Task details>
Look below for the line with "zur Startseite" and the line with "AVISO IMPORTANTE". Copy exactly those two lines and every line between, but not the pictures.
┌──
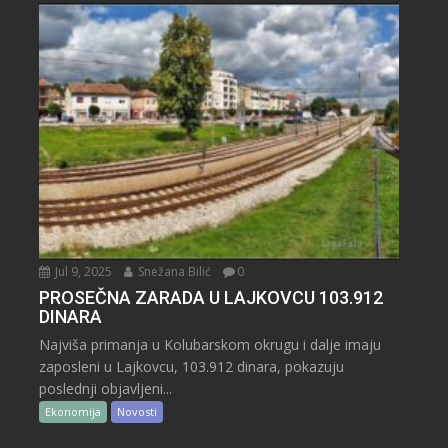
Jul 9, 2025
Snežana Bilić
0
PROSEČNA ZARADA U LAJKOVCU 103.912
DINARA
Najviša primanja u Kolubarskom okrugu i dalje imaju
zaposleni u Lajkovcu, 103.912 dinara, pokazuju
poslednji objavljeni...
Ekonomija
Novosti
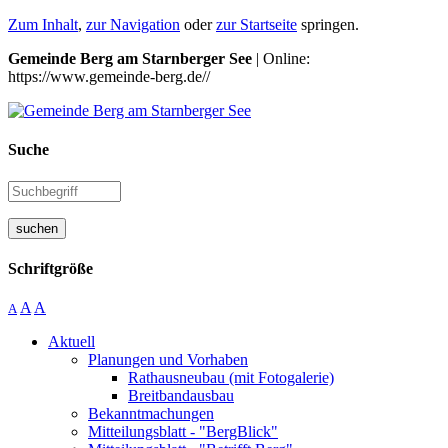
Zum Inhalt
,
zur Navigation
oder
zur Startseite
springen.
Gemeinde Berg am Starnberger See
| Online:
https://www.gemeinde-berg.de//
Suche
suchen
Schriftgröße
A
A
A
Aktuell
Planungen und Vorhaben
Rathausneubau (mit Fotogalerie)
Breitbandausbau
Bekanntmachungen
Mitteilungsblatt - "BergBlick"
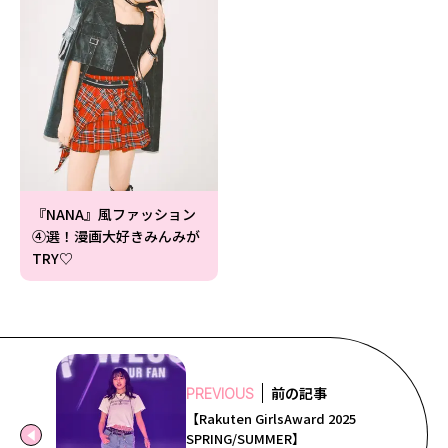
『NANA』風ファッション
④選！漫画大好きみんみが
TRY♡
前の記事
PREVIOUS
【Rakuten GirlsAward 2025
SPRING/SUMMER】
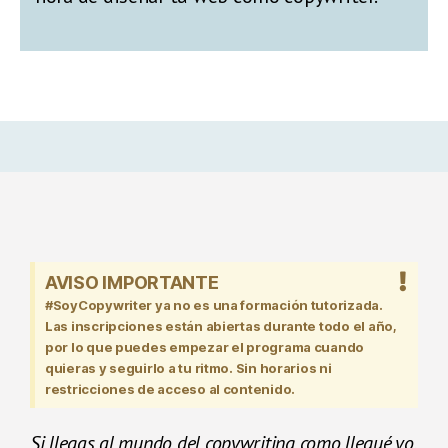
AVISO IMPORTANTE
#SoyCopywriter ya no es una formación tutorizada.
Las inscripciones están abiertas durante todo el año,
por lo que puedes empezar el programa cuando
quieras y seguirlo a tu ritmo. Sin horarios ni
restricciones de acceso al contenido.
Si llegas al mundo del copywriting como llegué yo,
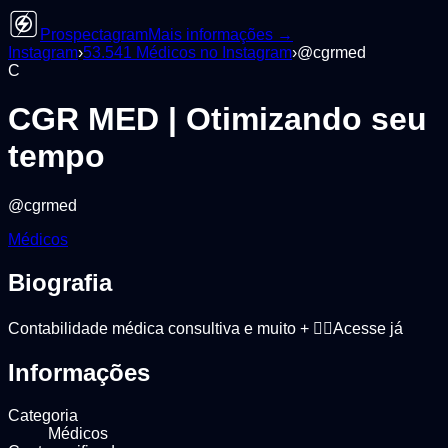
Prospectagram
Mais informações →
Instagram
›
53.541
Médicos
no Instagram
›
@
cgrmed
C
CGR MED | Otimizando seu
tempo
@
cgrmed
Médicos
Biografia
Contabilidade médica consultiva e muito + 👇🏼Acesse já
Informações
Categoria
Médicos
└──
Answer to this exercise>
zur Startseite
springen.
Gemeinde Berg am Starnberger See
| Online:
https://www.gemeinde-berg.de//
Suche
suchen
Schriftgröße
A
A
A
Aktuell
Planungen und Vorhaben
Rathausneubau (mit Fotogalerie)
Breitbandausbau
Bekanntmachungen
Mitteilungsblatt - "BergBlick"
『NANA』風ファッション
④選！漫画大好きみんみが
TRY♡
前の記事
PREVIOUS
【Rakuten GirlsAward 2025
SPRING/SUMMER】
AVISO IMPORTANTE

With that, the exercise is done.